The ever-evolving digital war fighter

  • Published
  • By Airman 1st Class Samuel Becker
Supra coders are Airmen and Guardians who develop, manage, and design software for the U.S. Space Force.

These individuals serve in a variety of specialties. Once they complete the Software Development Immersive (SDI) class, a software development boot camp that teaches full-stack JavaScript development and application deployment, they return to their bases to begin developing applications and solutions.

U.S. Air Force Tech. Sgt. Urich Garcia, 45th Security Forces Squadron supra coder, and U.S. Air Force Staff Sgt. Brian Hardy, 45th SFS supra coder, completed the SDI class December 3, 2021 making them the first supra coders at Patrick SFB and the first supra coders in the security forces career field.

“The fact that we have defenders coding Department of Defense programs and solving digital problems is a testament to Space Launch Delta 45 and the 45th SFS commitment to developing our future digital force,” said U.S. Air Force Lt. Col. Steven Brenoskie, 45th SFS commander.

Supra coders enhance warfighter capabilities in an ever-evolving digital domain by creating innovative, cutting-edge software.

“We primarily use your basic web element languages of HTML, CSS, and JavaScript. Those are what make the internet speak essentially,” Hardy said. “On top of that, we use different programming libraries and frameworks to make those work the way we really want to.”

Garcia and Hardy are currently developing applications that could save the Air and Space Force millions.

“We have designed a duty position evaluation (DPE) application that will allow us to take exams online,” Hardy said. “The application will also allow an administrator to edit quizzes on the fly, instead of the archaic system where a DPE had to be printed out, graded, and then re-scanned back in.”

Hardy explained that developing applications and moving away from older, less efficient practices, allows the Space Force to harness technology and maximize its potential by creating a centralized location where everything lives.

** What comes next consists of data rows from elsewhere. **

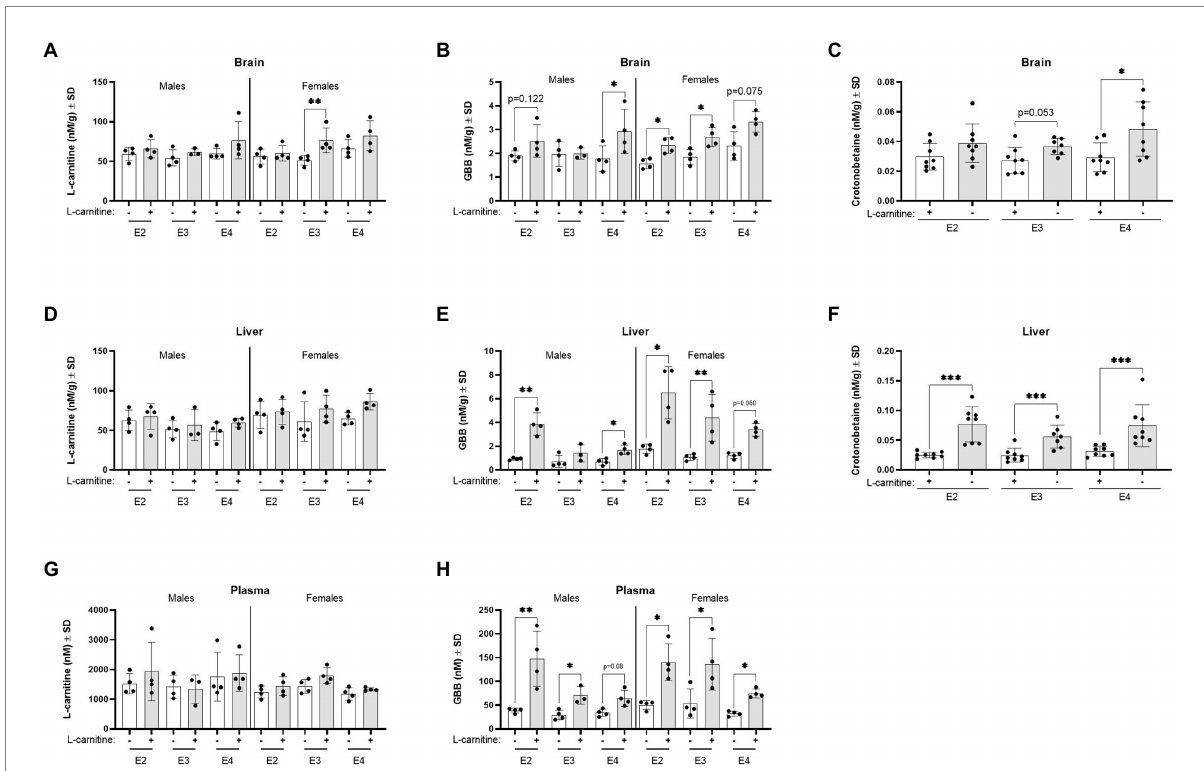
FIGURE 8 L-carnitine metabolites are affected by sex and APOE after an oral L-carnitine challenge. (A) Scatterplots with bar showing mean concentration of L-carnitine in nM per gram of protein ± SD in the brain of vehicle and L-carnitine challenged mice with sex and APOE genotype. (B) Scatterplots with bar showing mean concentration of GBB in nM per gram of protein ± SD in the brain of vehicle and L-carnitine challenged mice with sex and APOE genotype. (C) Scatterplots with bar showing mean concentration of crotonobetaine in nM per gram of protein ± SD in the brain of vehicle and L-carnitine challenged mice in different APOE genotypes. (D) Scatterplots with bar showing mean concentration of L-carnitine in nM per gram of protein ± SD in the liver of vehicle and L-carnitine challenged mice with sex and APOE genotype. (E) Scatterplots with bar showing mean concentration of GBB in nM per gram of protein ± SD in the liver of vehicle and L-carnitine challenged mice with sex and APOE genotype. (F) Scatterplots with bar showing mean concentration of crotonobetaine in nM per gram of protein ± SD in the liver of vehicle and L-carnitine challenged in different APOE genotypes. (G) Scatterplots with bar showing mean concentration of L-carnitine in nM ± SD in plasma in vehicle and L-carnitine challenged mice with sex and APOE genotype. (H) Scatterplots with bar showing mean concentration of GBB in nM ± SD in plasma in vehicle and L-carnitine challenged mice with sex and APOE genotype. Statistics: multiple comparisons with B-H correction, * p < 0.05, ** p < 0.01, *** p < 0.001. Numbers per group: male E2 (vehicle) n = 4, male E2 (L-carnitine) n = 4, male E3 (vehicle) n = 4, male E3 (L-carnitine) n = 3, male E4 (vehicle) n = 4, male E4 (L-carnitine) n = 4, female E2 (vehicle) n = 4, female E2 (L-carnitine) n = 4, female E3 (vehicle) n = 4, female E3 (L-carnitine) n = 4, female E4 (vehicle) n = 4, female E4 (L-carnitine) n = 4, E2/E2 (vehicle) n = 8, E2/E2 (L-carnitine) n = 8, E3/E3 (vehicle) n = 8, E3/E3 (L-carnitine) n = 7, E4/ E4 (vehicle) n = 8, E4/E4 (L-carnitine) n = 8. GBB, γ -butyrobetaine. Crotonobetaine not detected in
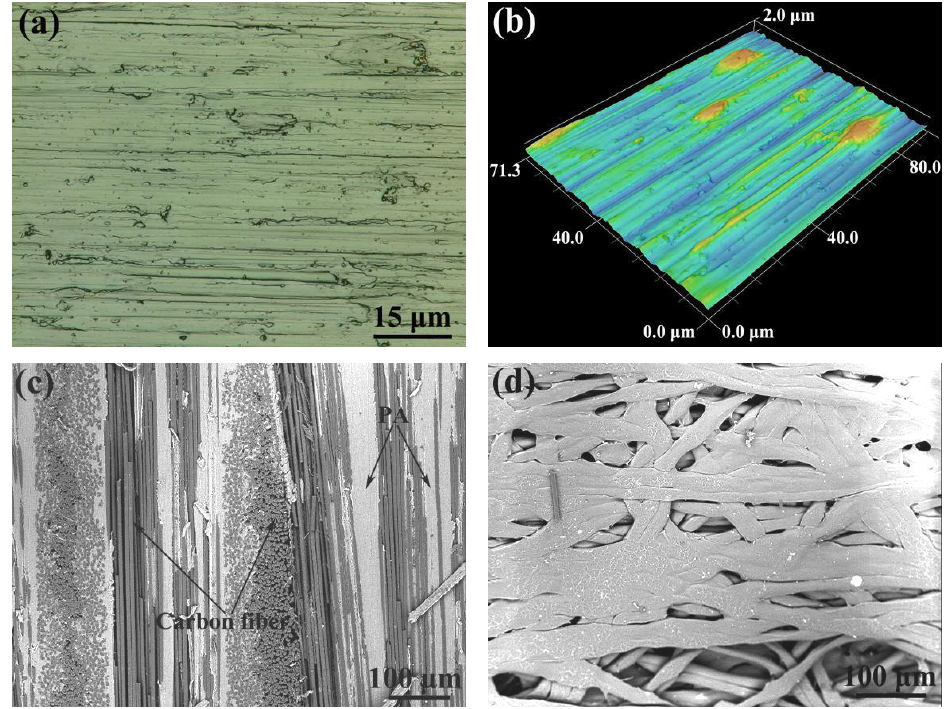
Figure 4. ( a ) Optical microscopy image of the untreated Al alloy, ( b ) surface morphology of the untreated Al alloy, ( c ) microstructure of the CFRTP, and ( d ) microstructure of the polyamide (PA) additive.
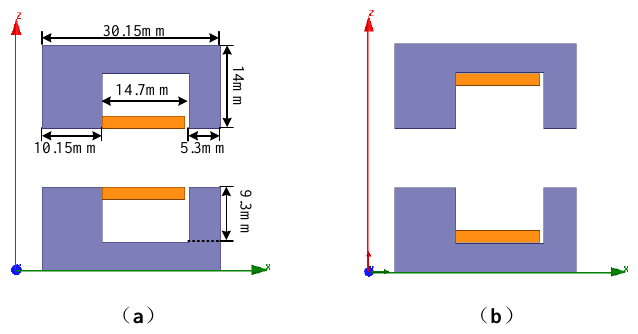
Figure 6. Position of the coils. ( a ) Top position; ( b ) Bottom position.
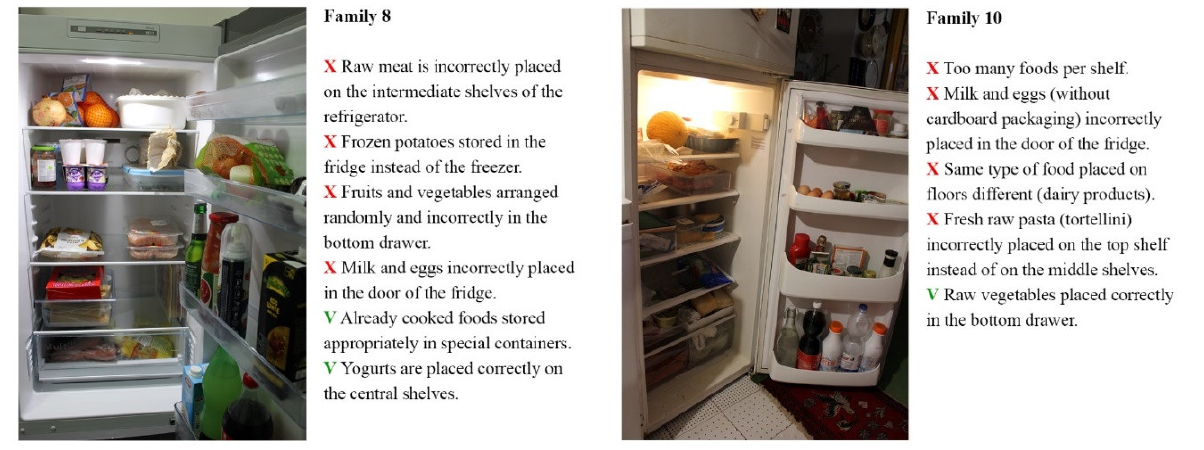
Figure 5. Evaluation of refrigerators.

Another application the defenders are working on is an inventory app that allows the 45th SFS to catalog thousands of items for their armories, the defenders said. The app can also send out notifications when an item is running low.

“We’re experimenting with creating an application for your phone that will allow us to scan equipment out to individuals and assign it to them in a profile,” Garcia said. “You may have paper documents every time something is handed out, but if it gets lost or damaged, you no longer have that record.”

The application will also allow other units to see real-time inventory.

“It costs $300,000 to outsource this kind of job to another company,” Garcia said. “Now we are leveraging our skills to build an application in house to save the Space Force and Air Force all that money.”

The supra coders program offers several benefits to the Air and Space Force, Brenoskie said.

“The supra coders program, although primarily Space Force, is a massive benefit to both the Space and Air Force,” he said. “The real story here is that you have two defenders who were given the opportunity to tap into their technical skills, and grow them, so they can contribute to the unit, the Delta, and the Department of the Air Force through opportunities well-beyond their normal duties.”